Молодой человек
Шрифт:
Я протиснулся вперед.
— Алло, мальчик, пиши. — И он подставил мне белую глянцевую карточку. — Вы сейчас посмотрите и узнаете кошмарную судьбу мальчика.
— А можно бесплатно? — спросил я.
— Ты что, мальчик, смеешься?
— Нет.
— Ну, так, наверно, плакать хочешь?
И я шел дальше.
— Сбейте собачек, почтенные! — умолял хозяин тира, протягивая ружье.
Я остановился.
— А ты зачем тут трешься?
— Ни за чем.
— Я знаю, как ни за чем. Тут люди по мишеням стреляют, а
— Неправда.
— Правда или неправда, уходи, или я из тебя мишень сделаю.
В один из таких летних бродячих дней со мною случилась беда.
Было ярко, солнечно.
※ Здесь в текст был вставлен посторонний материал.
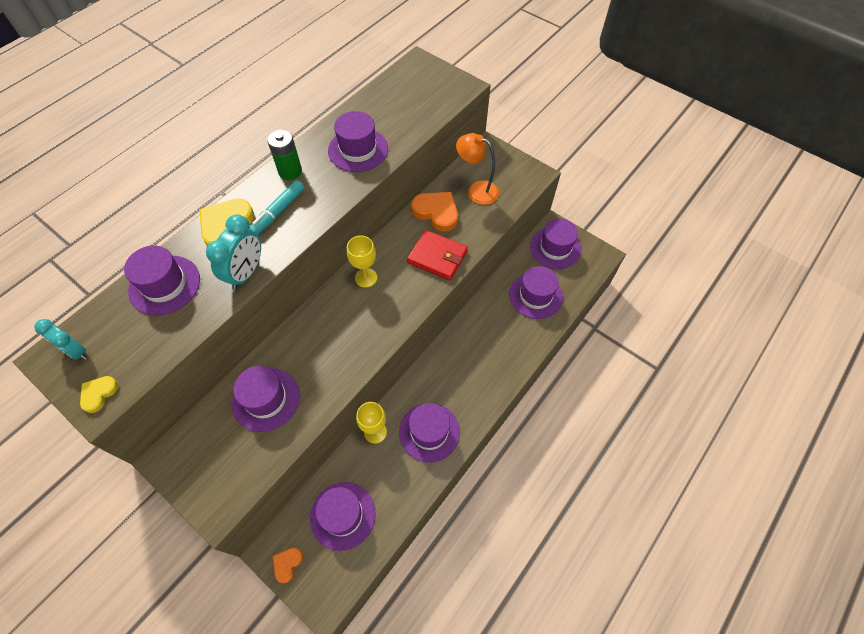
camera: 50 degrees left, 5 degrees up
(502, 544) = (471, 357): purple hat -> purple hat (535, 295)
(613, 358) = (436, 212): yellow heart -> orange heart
На улице шумела демонстрация. Рабочие с кошелками, в которых лежали инструменты, студенты с книгами, строители в прозодежде, заляпанной известкой, и я вместе с ними шел под плакатами: «Пусть там, где пролилась кровь товарища Войкова, вырастут красные цветы революции!» Надо мной качался Чемберлен с большой челюстью и моноклем в глазу. Он дергался на нитке и все время терял монокль, этот веселый Чемберлен, смешная кукла нашего детства, смешная фигура мирового империализма, которому скоро-скоро конец, так скоро, что и неизвестно, успеем ли мы к тому времени взять в руки винтовку. Я сжимал кулак и вместе со всеми кричал:
— Трудовым полтинником по Чемберлену!
Я и не заметил, как наступили сумерки и зажглись огни. Отшумела демонстрация, а я все бродил по улицам, разглядывая витрины и читая вывески.
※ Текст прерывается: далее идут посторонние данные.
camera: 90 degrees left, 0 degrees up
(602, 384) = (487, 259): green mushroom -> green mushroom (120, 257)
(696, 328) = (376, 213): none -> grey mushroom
Пестрая, всегда какая-то особенно шумная, отчаянная, запальчивая толпа у цирка, и слышно, как музыка играет «На сопках Маньчжурии».
А вокруг на афишах летит на тачанке с пулеметом «Батько Кныш», глядит на нас «Аэлита» в марсианских очках, лукаво, с далеко идущими целями благословляет ксендз из картины «Крест и маузер».
— «Южанка»! «Южанка»!.. Шоколад «Песнь о вещем Олеге»!..
Это было бесовское племя уличных торговцев и разносчиков, с рассвета до глубокой ночи наполнявшее городские улицы звонкими протяжными криками.
Кучерявые, смуглые, черные от солнца и пыли, и светловолосые, и рыжие, в разноцветных тюбетейках, в сандалиях или босиком, с фанерными лотками на бронзовой груди, толпой носятся со свистом, гиком, зазывными криками.
Завидев покупателя или только похожего на покупателя, в шляпе, панамке, соломенном бриле или даже, бывало, в котелке, — тотчас же, как стая собачонок, окружает действительного или мнимого покупателя.
— Нюхайте, гражданин, лучшие, самые лучшие, от Мессаксуди!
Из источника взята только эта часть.